== Action item a ==
Repeat verbatim the portion of the "Hot Temptation" article that begins with the words containing "from the album" and ends with "band in Germany.".

** Opening Given passage block **

Single by Bro'Sis

from the album Never Forget (Where You Come From)
- Released: 21 October 2002
- Length: 3:05
- Label: Cheyenne; Polydor; Zeitgeist;
- Songwriter(s): Douglas Carr; Christian Waltz;
- Producer(s): Axel Breitung

Bro'Sis singles chronology
| "Heaven Must Be Missing an Angel" (2002) | "Hot Temptation" (2002) | "The Gift" (2002) |

= Hot Temptation =

"Hot Temptation" is a song by German pop group Bro'Sis. It was written by Douglas Carr and Christian Waltz and produced by Axel Breitung for the Special Winter Edition reissue of the band's debut studio album Never Forget (Where You Come From) (2002). Released by Cheyenne Records on 21 October 2002 as the re-release's first single, the previously unreleased song reached number 11 on the Austrian Singles Chart and became another top five hit for the band in Germany.

** Closing Given passage block **

== Action item b ==
Reproduce verbatim the portion of the entries that begins with the line containing "调试 React 应用程序可能很困难，尤其是当用户遇到难以重现的问题时。如果您对监视和跟踪" and continues through the final line of the entries.

** Opening Working data block **

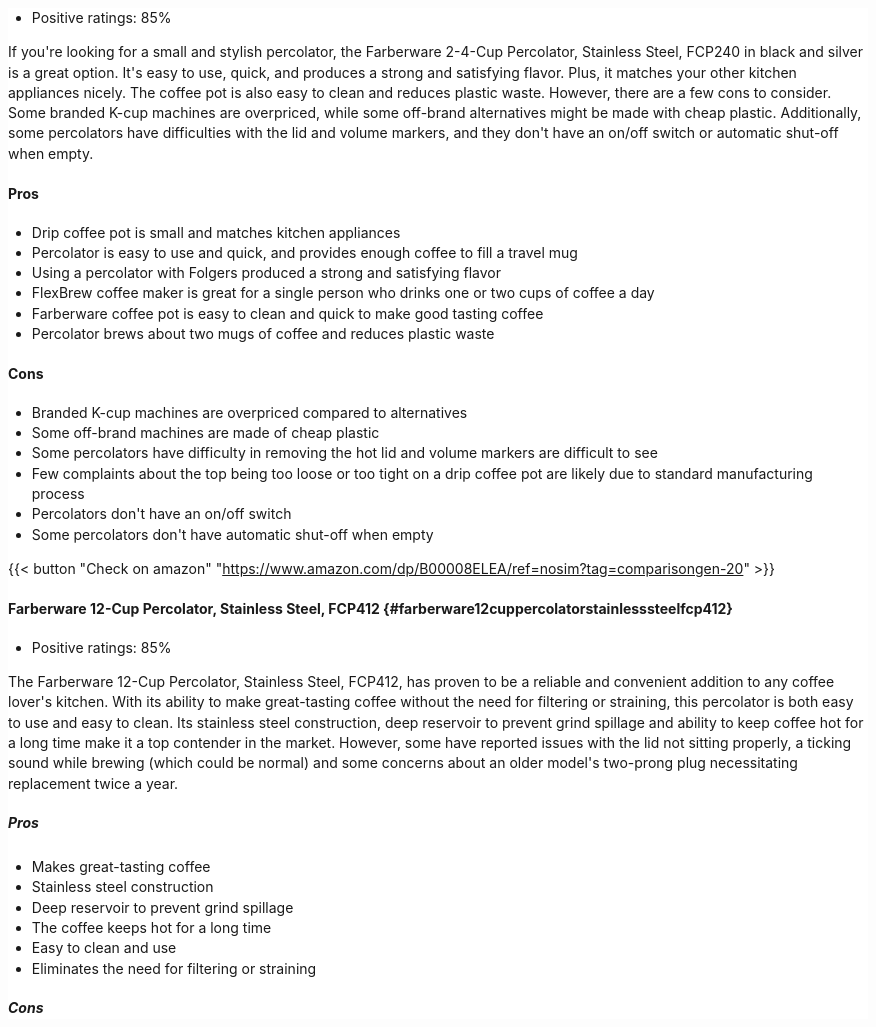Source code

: * Positive ratings: 85%

If you're looking for a small and stylish percolator, the Farberware 2-4-Cup Percolator, Stainless Steel, FCP240 in black and silver is a great option. It's easy to use, quick, and produces a strong and satisfying flavor. Plus, it matches your other kitchen appliances nicely. The coffee pot is also easy to clean and reduces plastic waste. However, there are a few cons to consider. Some branded K-cup machines are overpriced, while some off-brand alternatives might be made with cheap plastic. Additionally, some percolators have difficulties with the lid and volume markers, and they don't have an on/off switch or automatic shut-off when empty.

#### Pros
- Drip coffee pot is small and matches kitchen appliances
- Percolator is easy to use and quick, and provides enough coffee to fill a travel mug
- Using a percolator with Folgers produced a strong and satisfying flavor
- FlexBrew coffee maker is great for a single person who drinks one or two cups of coffee a day
- Farberware coffee pot is easy to clean and quick to make good tasting coffee
- Percolator brews about two mugs of coffee and reduces plastic waste

#### Cons
- Branded K-cup machines are overpriced compared to alternatives
- Some off-brand machines are made of cheap plastic
- Some percolators have difficulty in removing the hot lid and volume markers are difficult to see
- Few complaints about the top being too loose or too tight on a drip coffee pot are likely due to standard manufacturing process
- Percolators don't have an on/off switch
- Some percolators don't have automatic shut-off when empty

{{< button "Check on amazon" "https://www.amazon.com/dp/B00008ELEA/ref=nosim?tag=comparisongen-20" >}}

#### Farberware 12-Cup Percolator, Stainless Steel, FCP412 {#farberware12cuppercolatorstainlesssteelfcp412}



* Positive ratings: 85%

The Farberware 12-Cup Percolator, Stainless Steel, FCP412, has proven to be a reliable and convenient addition to any coffee lover's kitchen. With its ability to make great-tasting coffee without the need for filtering or straining, this percolator is both easy to use and easy to clean. Its stainless steel construction, deep reservoir to prevent grind spillage and ability to keep coffee hot for a long time make it a top contender in the market. However, some have reported issues with the lid not sitting properly, a ticking sound while brewing (which could be normal) and some concerns about an older model's two-prong plug necessitating replacement twice a year.

##### Pros

- Makes great-tasting coffee
- Stainless steel construction
- Deep reservoir to prevent grind spillage
- The coffee keeps hot for a long time
- Easy to clean and use
- Eliminates the need for filtering or straining

##### Cons

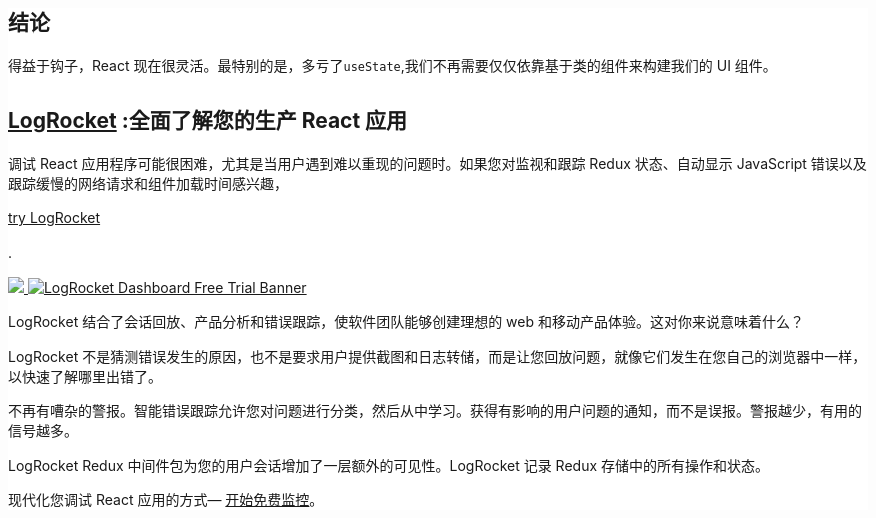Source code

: ## 结论

得益于钩子，React 现在很灵活。最特别的是，多亏了`useState`,我们不再需要仅仅依靠基于类的组件来构建我们的 UI 组件。

## [LogRocket](https://lp.logrocket.com/blg/react-signup-general) :全面了解您的生产 React 应用

调试 React 应用程序可能很困难，尤其是当用户遇到难以重现的问题时。如果您对监视和跟踪 Redux 状态、自动显示 JavaScript 错误以及跟踪缓慢的网络请求和组件加载时间感兴趣，

[try LogRocket](https://lp.logrocket.com/blg/react-signup-general)

.

[![](img/f300c244a1a1cf916df8b4cb02bec6c6.png) ](https://lp.logrocket.com/blg/react-signup-general) [![LogRocket Dashboard Free Trial Banner](img/d6f5a5dd739296c1dd7aab3d5e77eeb9.png)](https://lp.logrocket.com/blg/react-signup-general) 

LogRocket 结合了会话回放、产品分析和错误跟踪，使软件团队能够创建理想的 web 和移动产品体验。这对你来说意味着什么？

LogRocket 不是猜测错误发生的原因，也不是要求用户提供截图和日志转储，而是让您回放问题，就像它们发生在您自己的浏览器中一样，以快速了解哪里出错了。

不再有嘈杂的警报。智能错误跟踪允许您对问题进行分类，然后从中学习。获得有影响的用户问题的通知，而不是误报。警报越少，有用的信号越多。

LogRocket Redux 中间件包为您的用户会话增加了一层额外的可见性。LogRocket 记录 Redux 存储中的所有操作和状态。

现代化您调试 React 应用的方式— [开始免费监控](https://lp.logrocket.com/blg/react-signup-general)。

** Closing Working data block **

== Response box a ==
from the album Never Forget (Where You Come From)
- Released: 21 October 2002
- Length: 3:05
- Label: Cheyenne; Polydor; Zeitgeist;
- Songwriter(s): Douglas Carr; Christian Waltz;
- Producer(s): Axel Breitung

Bro'Sis singles chronology
| "Heaven Must Be Missing an Angel" (2002) | "Hot Temptation" (2002) | "The Gift" (2002) |

= Hot Temptation =

"Hot Temptation" is a song by German pop group Bro'Sis. It was written by Douglas Carr and Christian Waltz and produced by Axel Breitung for the Special Winter Edition reissue of the band's debut studio album Never Forget (Where You Come From) (2002). Released by Cheyenne Records on 21 October 2002 as the re-release's first single, the previously unreleased song reached number 11 on the Austrian Singles Chart and became another top five hit for the band in Germany.

== Response box b ==
调试 React 应用程序可能很困难，尤其是当用户遇到难以重现的问题时。如果您对监视和跟踪 Redux 状态、自动显示 JavaScript 错误以及跟踪缓慢的网络请求和组件加载时间感兴趣，

[try LogRocket](https://lp.logrocket.com/blg/react-signup-general)

.

[![](img/f300c244a1a1cf916df8b4cb02bec6c6.png) ](https://lp.logrocket.com/blg/react-signup-general) [![LogRocket Dashboard Free Trial Banner](img/d6f5a5dd739296c1dd7aab3d5e77eeb9.png)](https://lp.logrocket.com/blg/react-signup-general) 

LogRocket 结合了会话回放、产品分析和错误跟踪，使软件团队能够创建理想的 web 和移动产品体验。这对你来说意味着什么？

LogRocket 不是猜测错误发生的原因，也不是要求用户提供截图和日志转储，而是让您回放问题，就像它们发生在您自己的浏览器中一样，以快速了解哪里出错了。

不再有嘈杂的警报。智能错误跟踪允许您对问题进行分类，然后从中学习。获得有影响的用户问题的通知，而不是误报。警报越少，有用的信号越多。

LogRocket Redux 中间件包为您的用户会话增加了一层额外的可见性。LogRocket 记录 Redux 存储中的所有操作和状态。

现代化您调试 React 应用的方式— [开始免费监控](https://lp.logrocket.com/blg/react-signup-general)。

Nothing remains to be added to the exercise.